§ WHAT TO WORK ON
Write out all the records exactly, and keep any images out.

--- DATASET RECORDS Enclosed Below ---

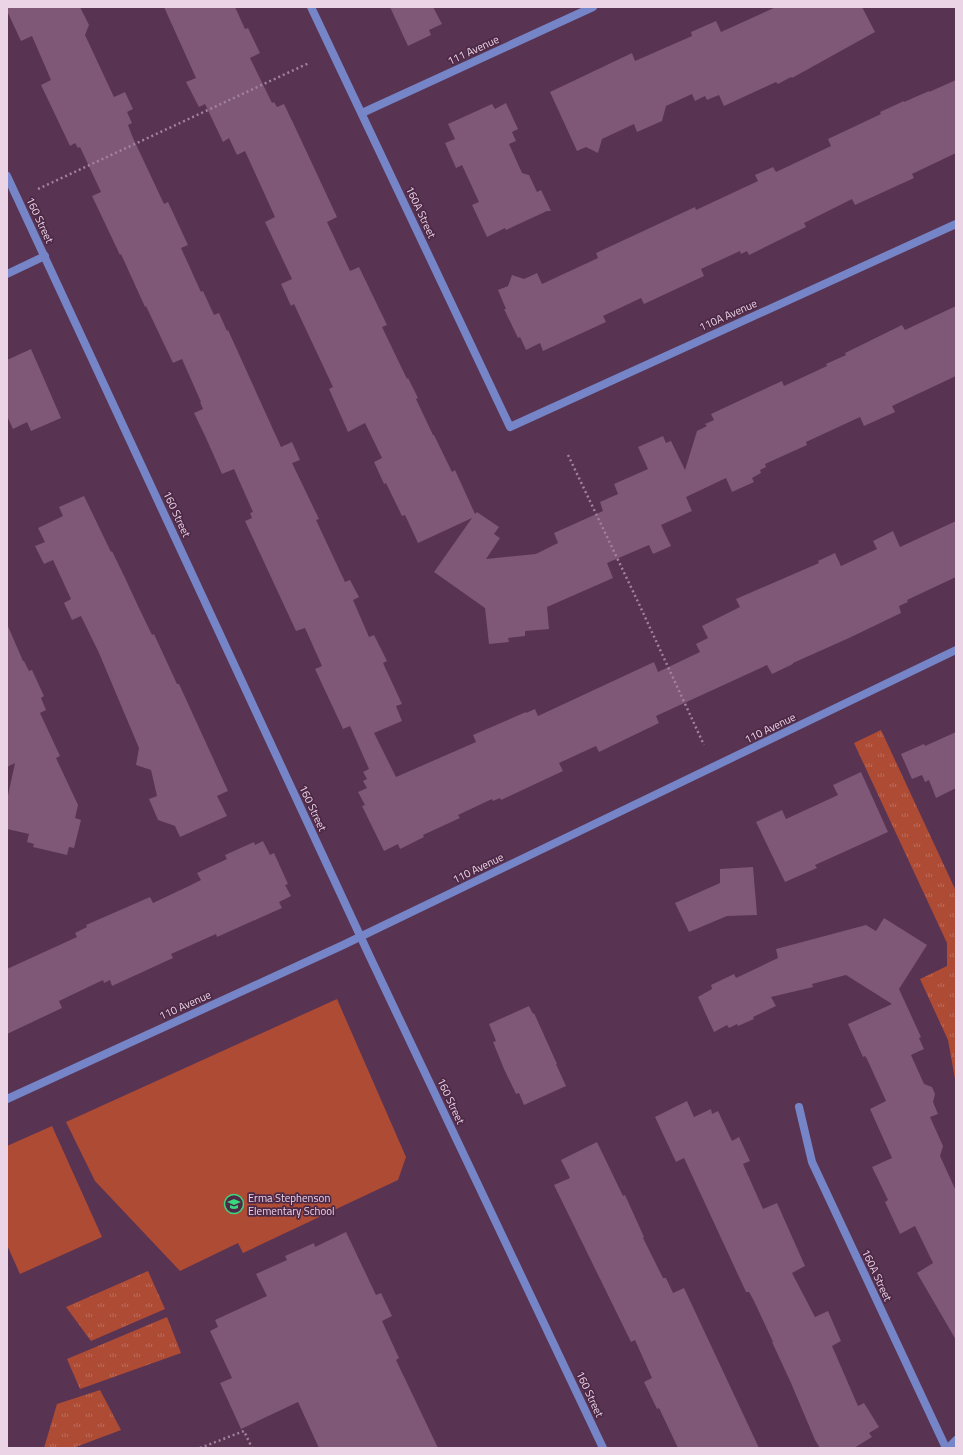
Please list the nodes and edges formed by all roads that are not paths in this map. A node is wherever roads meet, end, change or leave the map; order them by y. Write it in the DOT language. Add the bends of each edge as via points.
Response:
graph roads {
  1 [pos="311,7"];
  2 [pos="593,7"];
  3 [pos="362,113"];
  4 [pos="7,176"];
  5 [pos="956,224"];
  6 [pos="45,256"];
  7 [pos="7,274"];
  8 [pos="510,426"];
  9 [pos="956,650"];
  10 [pos="361,937"];
  11 [pos="7,1099"];
  12 [pos="799,1107"];
  13 [pos="956,1440"];
  14 [pos="603,1448"];
  15 [pos="947,1448"];
  1 -- 3 [label="street, 160A Street"];
  2 -- 3 [label="street, 111 Avenue"];
  3 -- 8 [label="street, 160A Street"];
  4 -- 6 [label="street, 160 Street"];
  5 -- 8 [label="street, 110A Avenue"];
  6 -- 7 [label="street"];
  6 -- 10 [label="street, 160 Street"];
  9 -- 10 [label="street, 110 Avenue"];
  10 -- 11 [label="street, 110 Avenue"];
  10 -- 14 [label="street, 160 Street"];
  12 -- 15 [label="street, 160A Street" via="812,1162"];
  13 -- 15 [label="street"];
}
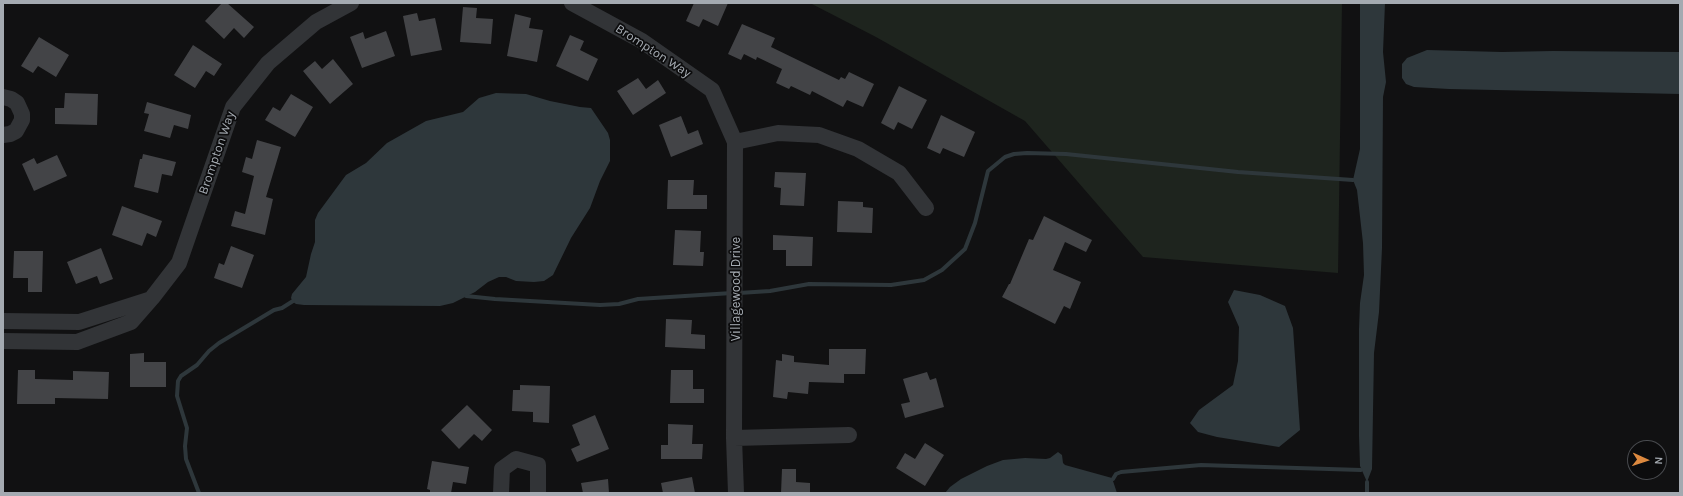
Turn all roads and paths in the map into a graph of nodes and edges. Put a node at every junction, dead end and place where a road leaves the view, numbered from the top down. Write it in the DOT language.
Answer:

--- End of Enclosed DATASET RECORDS ---

§ YOUR RESPONSE
Please list the nodes and edges formed by all roads that are not paths in this map. A node is wherever roads meet, end, change or leave the map; order them by y. Write it in the DOT language. Add the bends of each edge as via points.
Response:
graph roads {
  1 [pos="311,7"];
  2 [pos="593,7"];
  3 [pos="362,113"];
  4 [pos="7,176"];
  5 [pos="956,224"];
  6 [pos="45,256"];
  7 [pos="7,274"];
  8 [pos="510,426"];
  9 [pos="956,650"];
  10 [pos="361,937"];
  11 [pos="7,1099"];
  12 [pos="799,1107"];
  13 [pos="956,1440"];
  14 [pos="603,1448"];
  15 [pos="947,1448"];
  1 -- 3 [label="street, 160A Street"];
  2 -- 3 [label="street, 111 Avenue"];
  3 -- 8 [label="street, 160A Street"];
  4 -- 6 [label="street, 160 Street"];
  5 -- 8 [label="street, 110A Avenue"];
  6 -- 7 [label="street"];
  6 -- 10 [label="street, 160 Street"];
  9 -- 10 [label="street, 110 Avenue"];
  10 -- 11 [label="street, 110 Avenue"];
  10 -- 14 [label="street, 160 Street"];
  12 -- 15 [label="street, 160A Street" via="812,1162"];
  13 -- 15 [label="street"];
}
Turn all roads and paths in the map into a graph of nodes and edges. Put a node at every junction, dead end and place where a road leaves the view, numbered from the top down. Write it in the DOT language.
Answer:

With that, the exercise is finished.